Un enjeu de taille attend, en priorité, la nouvelle équipe
municipale: récupérer les portions de territoire que le ministère
de l’Intérieur a détachées sans raison, de la zone
administrative de Baabda pour les annexer à Hazmieh ou à
Chiyah. Un groupe d’avocats a déjà présenté
une requête d’annulation de ce décret, auprès du Conseil
d’Etat et espère obtenir gain de cause.
L’affaire est à suivre. Elle est d’importance vitale pour une
ville historique. Capitale du Petit-Liban, de 1860 à 1914, Baabda
groupe, aujourd’hui, le palais présidentiel, le ministère
de la Défense, plusieurs ambassades ou résidences d’ambassadeurs,
des établissements scolaires et de beaux sites, de plus en plus,
hélas! envahis par le béton.
On a voté aussi pour les moukhtars. |
Chaque voix compte. |
HADETH: FIÈVRE ÉLECTORALE VIVE
Hadeth offrait un contraste énorme avec Baabda, sa voisine.
Banderoles et calicots pavoisaient les rues de cette ville côtière
de 12.000 électeurs, les portraits des candidats tapissant les murs.
La bataille était serrée et la fièvre électorale
vive. Impossible de pouvoir garer sa voiture près des bureaux de
vote ou des candidats.
Partout, aussi, des jeunes en tee-shirt et casquettes aux couleurs
des différentes listes, étaient mobilisés pour accueillir
les électeurs. La famille, en priorité, mais la politique,
aussi, se partageaient les trois listes et un électorat appelé
à élire un conseil municipal de dix-huit membres. En dépit
du panachage, la liste présidée par le Dr Antoine Karam a
passé avec quinze de ses membres; deux “aounistes” et un indépendant
d’une autre formation ont réussi, alors que la liste de coalition
des familles et des partis politiques, formée par le Dr Pierre Daccache,
député de la région, n’a pas eu de chance. L’enjeu
de la bataille à Hadeth ne se limitait pas aux municipales; elle
préfigurait déjà les législatives de l’an 2000,
vu le poids électoral de cette ville qui constitue une des plus
grandes agglomérations du littoral du Metn-Sud.

● Extraits d'enregistrements:

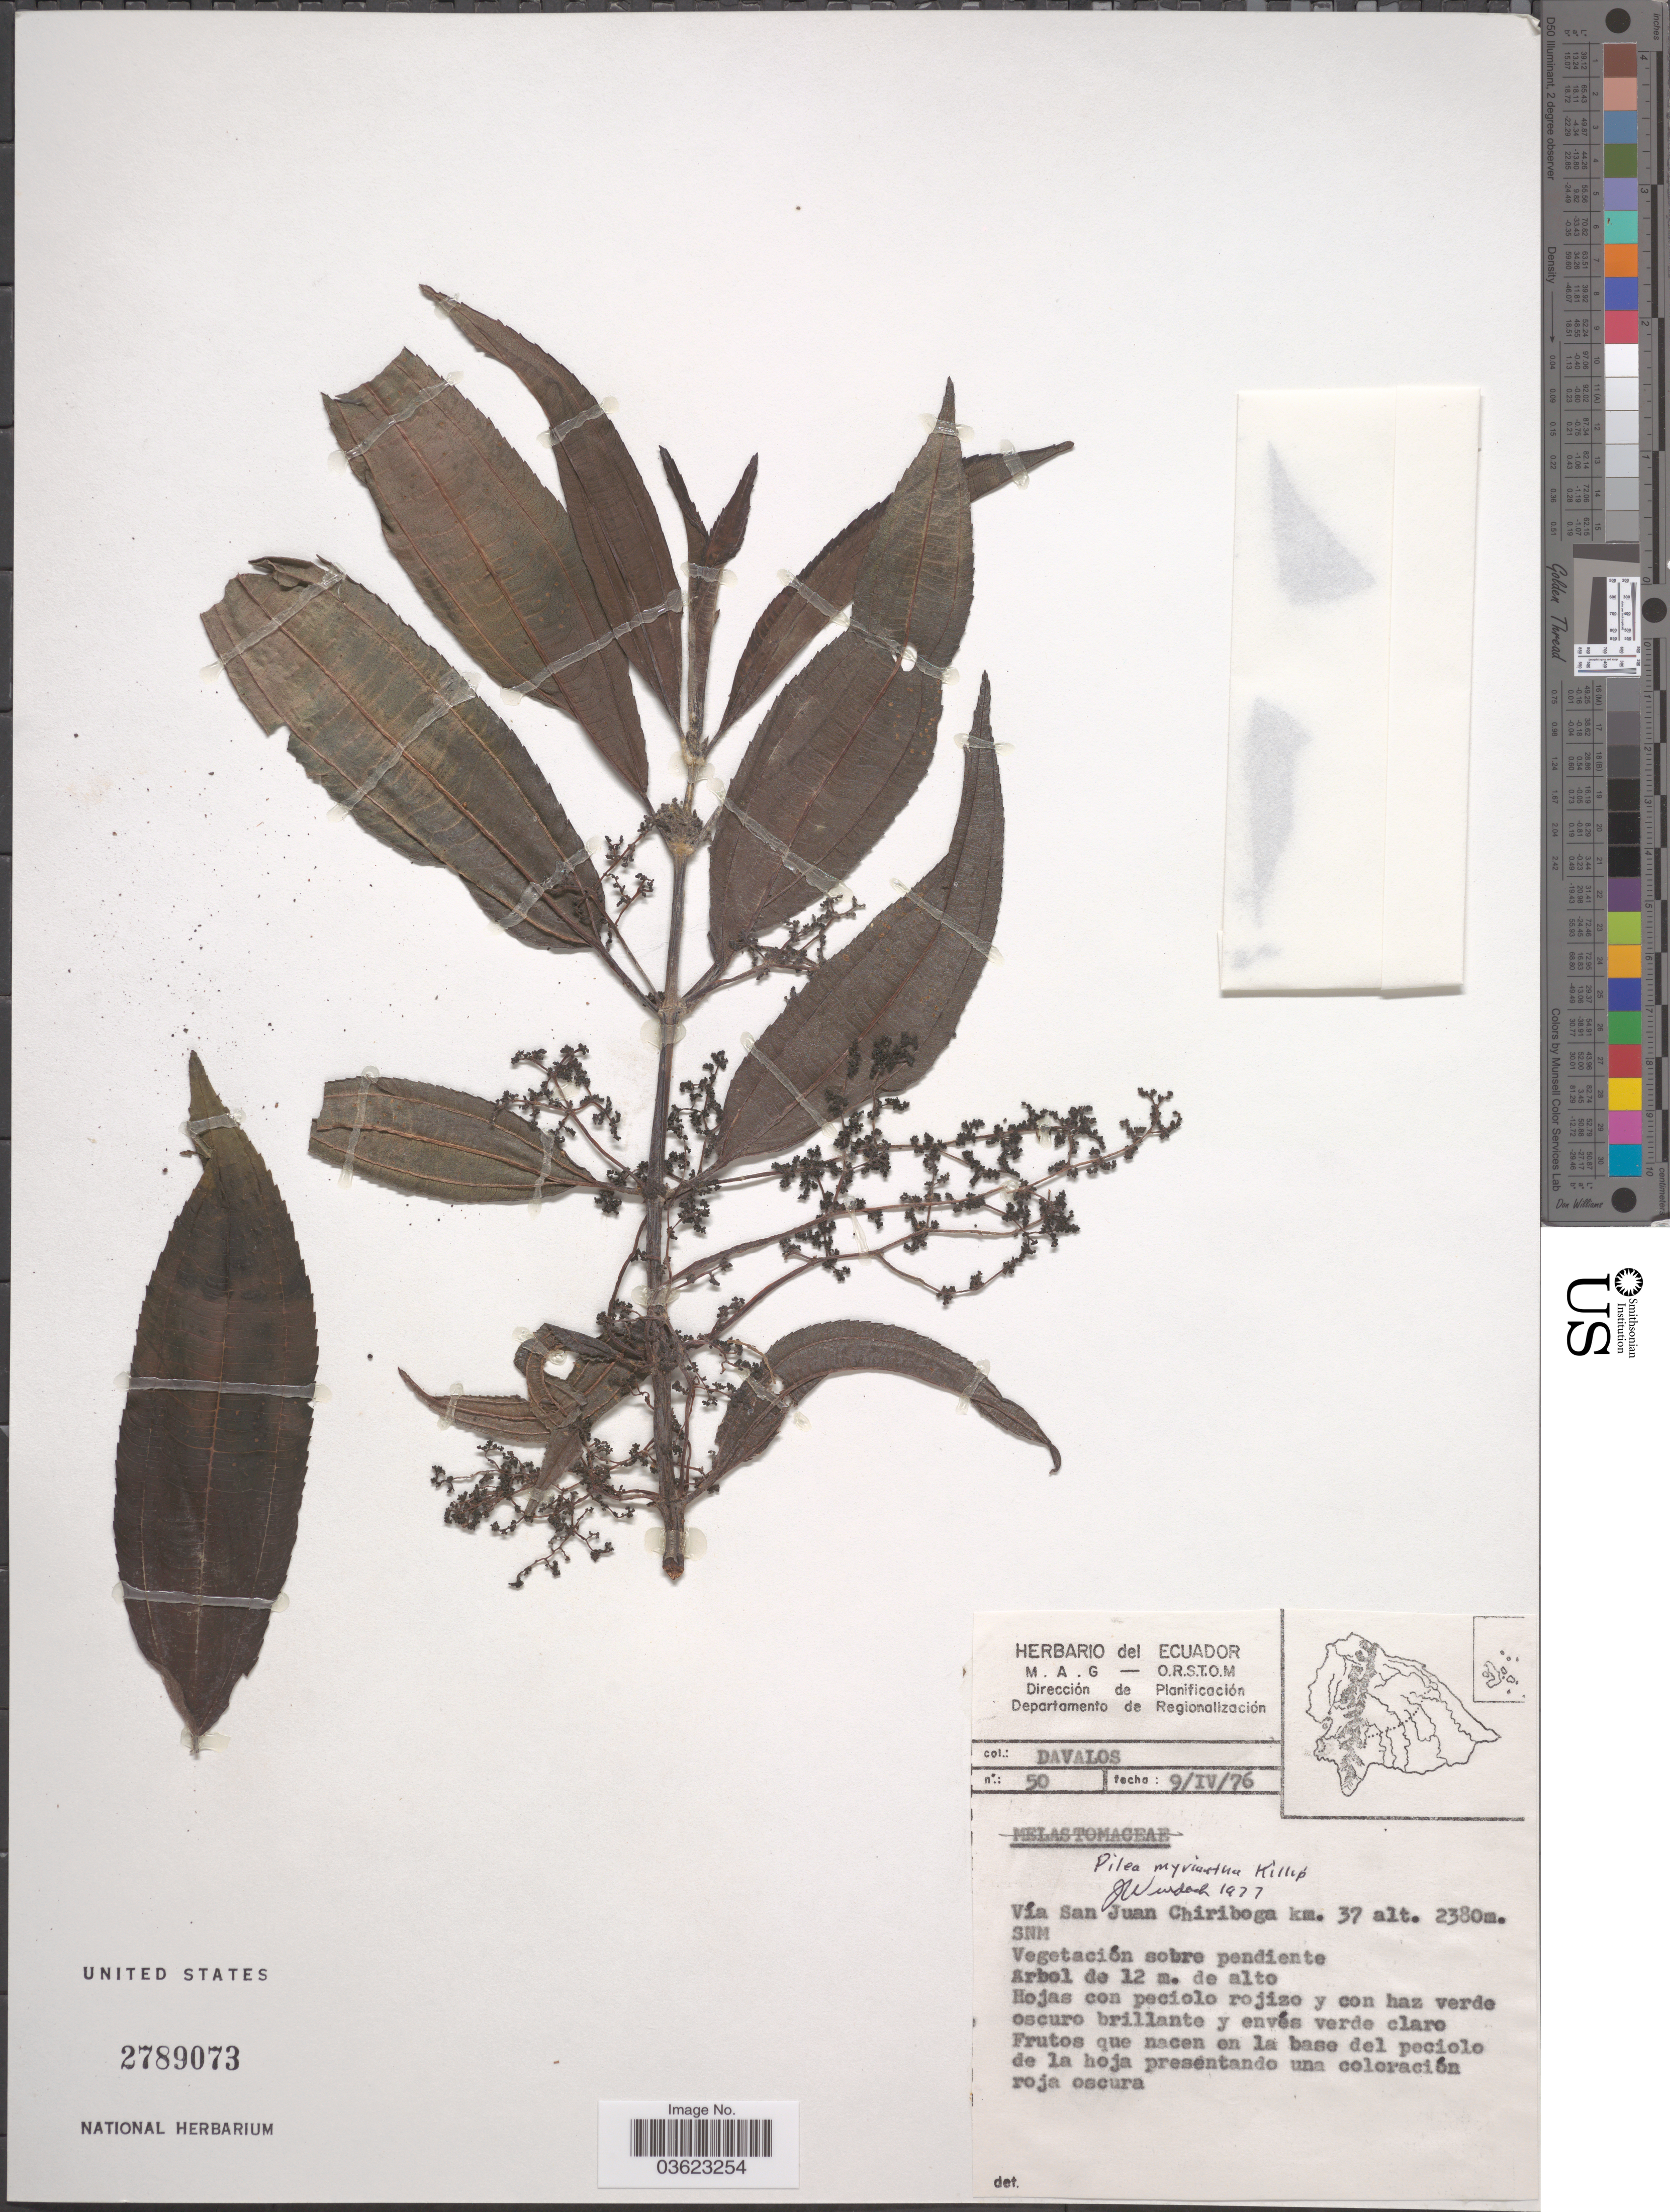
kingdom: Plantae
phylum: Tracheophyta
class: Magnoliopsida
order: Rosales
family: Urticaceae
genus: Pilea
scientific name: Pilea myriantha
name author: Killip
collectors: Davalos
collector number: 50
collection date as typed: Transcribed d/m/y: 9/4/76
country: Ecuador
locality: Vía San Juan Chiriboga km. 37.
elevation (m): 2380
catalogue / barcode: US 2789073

● Consignes écrites:
A – Indiquez si chacune de ces affirmations s'accorde avec l'extrait, en répondant par oui ou par non et en citant les mots décisifs tels qu'ils figurent dans le texte : (i) Baabda a été la capitale du Petit-Liban de 1860 à 1914 ; (ii) Hadeth compte 18.000 électeurs ; (iii) la liste formée par le Dr Pierre Daccache a remporté les élections.
B – Recopiez mot pour mot tout ce qui va, dans l'extrait, de « L’affaire est à » jusqu'à « par le béton. ».
Les enregistrements n'ont aucun rapport avec l'extrait.

● Résultats attendus:
A –
(i) Oui : « Capitale du Petit-Liban, de 1860 à 1914, Baabda »
(ii) Non : « cette ville côtière de 12.000 électeurs »
(iii) Non : « la liste de coalition des familles et des partis politiques, formée par le Dr Pierre Daccache, député de la région, n’a pas eu de chance »

B –
L’affaire est à suivre. Elle est d’importance vitale pour une
ville historique. Capitale du Petit-Liban, de 1860 à 1914, Baabda
groupe, aujourd’hui, le palais présidentiel, le ministère
de la Défense, plusieurs ambassades ou résidences d’ambassadeurs,
des établissements scolaires et de beaux sites, de plus en plus,
hélas! envahis par le béton.